3. Is the percentage of underage travelers in South Africa less than the percentage of underage travelers in Spain? 
4. Find out if the percentage of under age travelers in South Africa is different from the percentage of underage travelers in Indonesia by using the `!=` operator.

**Answer.**

---------

### Logical operators

**Logical operators** are used to combine **conditional statements** (i.e. statements which the code will determine in real-time are true or false). These condition statements often use the comparison operators described in the previous section.

* **and**: Returns True if both statements are true, or False otherwise
* **or**: Returns True if one of the statements is true, or False otherwise
* **not**: Reverse the result, returns False if the result is true, or True if the result is false

### Exercise 9:

1. Determine if the percentage of underage travelers in South Africa is greater than 4% **and** if the percentage of under age travelers in Indonesia is less than 10%.

2. Determine if the percentage of underage travelers in United States is greater than 15% **or** if the percentage of underage travelers in Egypt is greater than 40%.

**Answer.**

---------

## Some common errors

1. If we try to use a variable that has not been previously defined or initialized, the interpreter will show us an error:
```python
print(abc)
NameError: name 'abc' is not defined
```

2. If we try to perform mathematical operations between numeric and string variables, we will get an error as well:
```python
a, b, c = 1223, 342, "Hello"
print(a+b+c)
TypeError: unsupported operand type(s) for +: 'int' and 'str'
```

What other types of errors do you think can happen often?
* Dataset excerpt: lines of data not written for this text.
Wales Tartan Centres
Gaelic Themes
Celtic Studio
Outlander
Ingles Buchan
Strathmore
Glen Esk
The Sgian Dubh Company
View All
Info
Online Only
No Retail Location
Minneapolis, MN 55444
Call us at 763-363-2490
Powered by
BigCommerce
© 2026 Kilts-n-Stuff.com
## Conclusions & Takeaways

Python has both easy-to-understand syntax and a large variety of available tools, which makes Python a unique programming language. Because Python code is highly readable, it saves valuable time and resources.

Python has uses far beyond what we've covered in this case, from game development to data visualization to networking. It is one of the best programming languages you can learn to further your career and is the fastest growing major programming language in the world.